My Black Miami Matters Tour combines the most scenic with the most historic places in Miami. As the gateway to Latin America and the Caribbean, Black Miami has a mixture of US influences along with Bahamian, Jamaican, Cuban, Honduran, Haitian, Puerto Rican, Dominican, Seminole, Miccosukee, and Latin American influences.

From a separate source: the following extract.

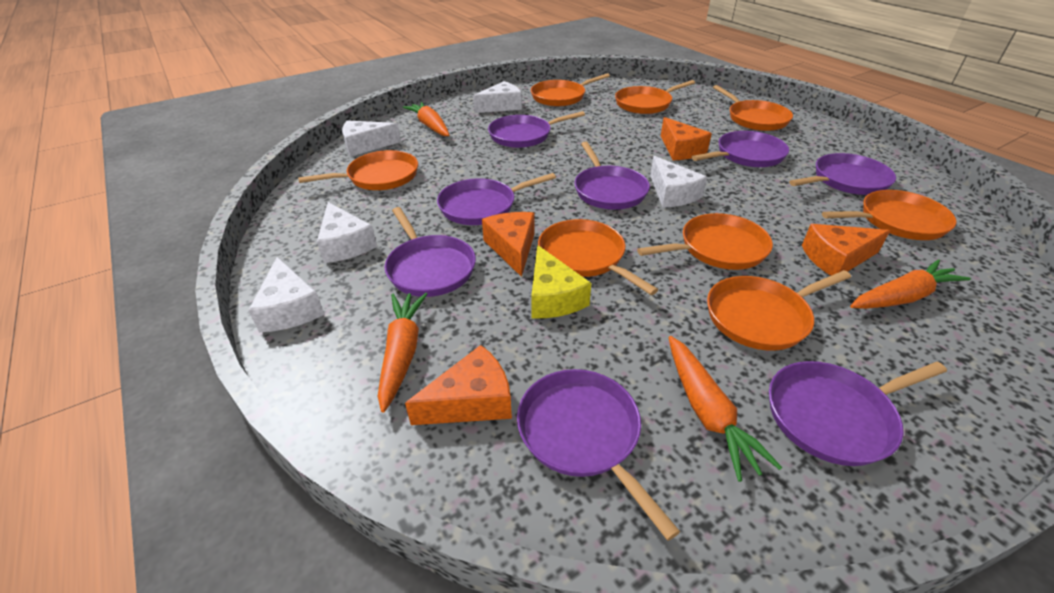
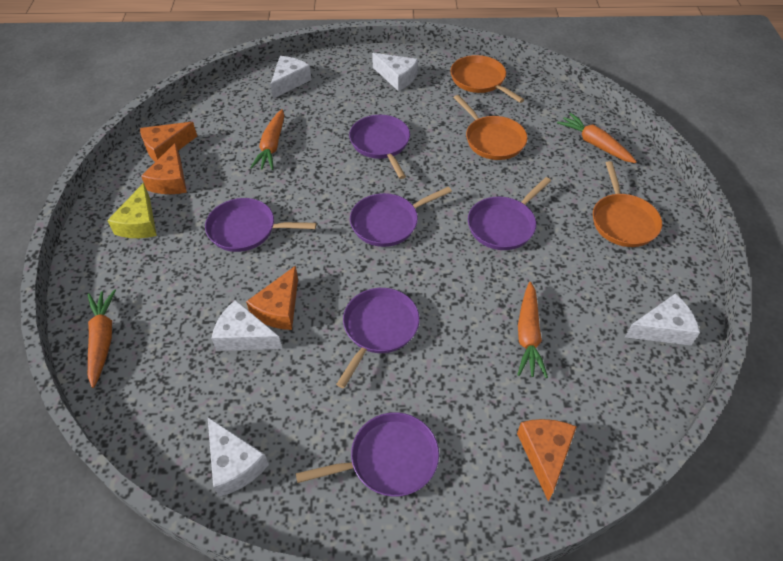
orange pan: [298,150,418,190] [531,73,610,107] [538,219,658,295] [615,80,695,114] [637,213,773,270] [707,270,851,351] [713,85,793,131] [822,190,957,240] = 8 -> [450,55,524,103] [454,95,527,160] [593,161,662,247] = 3
purple pan: [385,207,476,297] [437,173,556,225] [488,111,585,148] [517,369,680,541] [574,142,650,210] [692,131,789,167] [769,361,947,466] [789,153,896,195] = 8 -> [205,198,316,252] [296,412,439,497] [336,288,420,388] [349,115,410,179] [350,187,452,247] [468,177,551,250] = 6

I am particularly obsessed with the 309 years of Spanish History Tallahassee hides from us.  In 1693 the King of Spain declared East Florida and West Florida to be “Slave Sanctuaries” whereby by slave escaping British America could live in Florida as a free person.  The Underground Railroad went south way before it went north. 

Sites are:

This sightseeing tour can be booked online using the standard city tour of 3.5 hours.  There are 4 stops highlighted, meaning there is no way we finish in 3.5 hours. Extra charges apply at $75 an hour.

This is my best Miami sightseeing tour, the most scenic and historic. Tour misses the mansions of Coral Gables, only covering the Black Gables, a piece of the Gables locals don’t even know about.

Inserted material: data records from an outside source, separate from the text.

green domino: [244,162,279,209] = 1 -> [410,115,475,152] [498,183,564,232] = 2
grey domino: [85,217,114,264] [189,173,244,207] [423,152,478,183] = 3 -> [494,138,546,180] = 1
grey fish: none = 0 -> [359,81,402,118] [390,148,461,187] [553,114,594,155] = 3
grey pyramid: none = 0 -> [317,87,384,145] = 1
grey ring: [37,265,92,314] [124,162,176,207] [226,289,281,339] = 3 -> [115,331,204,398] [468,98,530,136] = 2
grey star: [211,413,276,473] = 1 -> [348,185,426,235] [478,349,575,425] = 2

  • Key Biscayne Lighthouse – A National Underground Railroad Monument. Maybe my favorite stop on any tour.
  • Virginia Key Beach – The Official “Colored Beach” of Miami since WWII.
  • Bahamian Coconut Grove (Village West) – Home to many 4th and 5th generation Grove families, Shotgun homes, Father Gibson’s church,  GW Carver k-8, Stirrup House and the cemetery where Thriller was filmed.
  • Overtown – Once known as the “Harlem of the South”. The Dorsey home and across the street Hampton University’s spectacular art exhibit by Elizabeth Catlett make a great stop. Black Police Precinct is another must stop.
  • Wynwood – The graffiti artist capital of the world, once a Puerto Rican neighborhood.  Also a must stop.
  • Liberty City/Little River/Lemon City/ Little Haiti.  Even the locals get confused where one ends and the other begins!  Rapid gentrification! More Art Deco architecture than anywhere but South Beach.
  • Pork n Beans Housing Project and Northwestern High, where Oscar winning film Moonlight was homegrown.
  • Two other important neighborhoods can be added by special request, Opa Locka and Brownsville.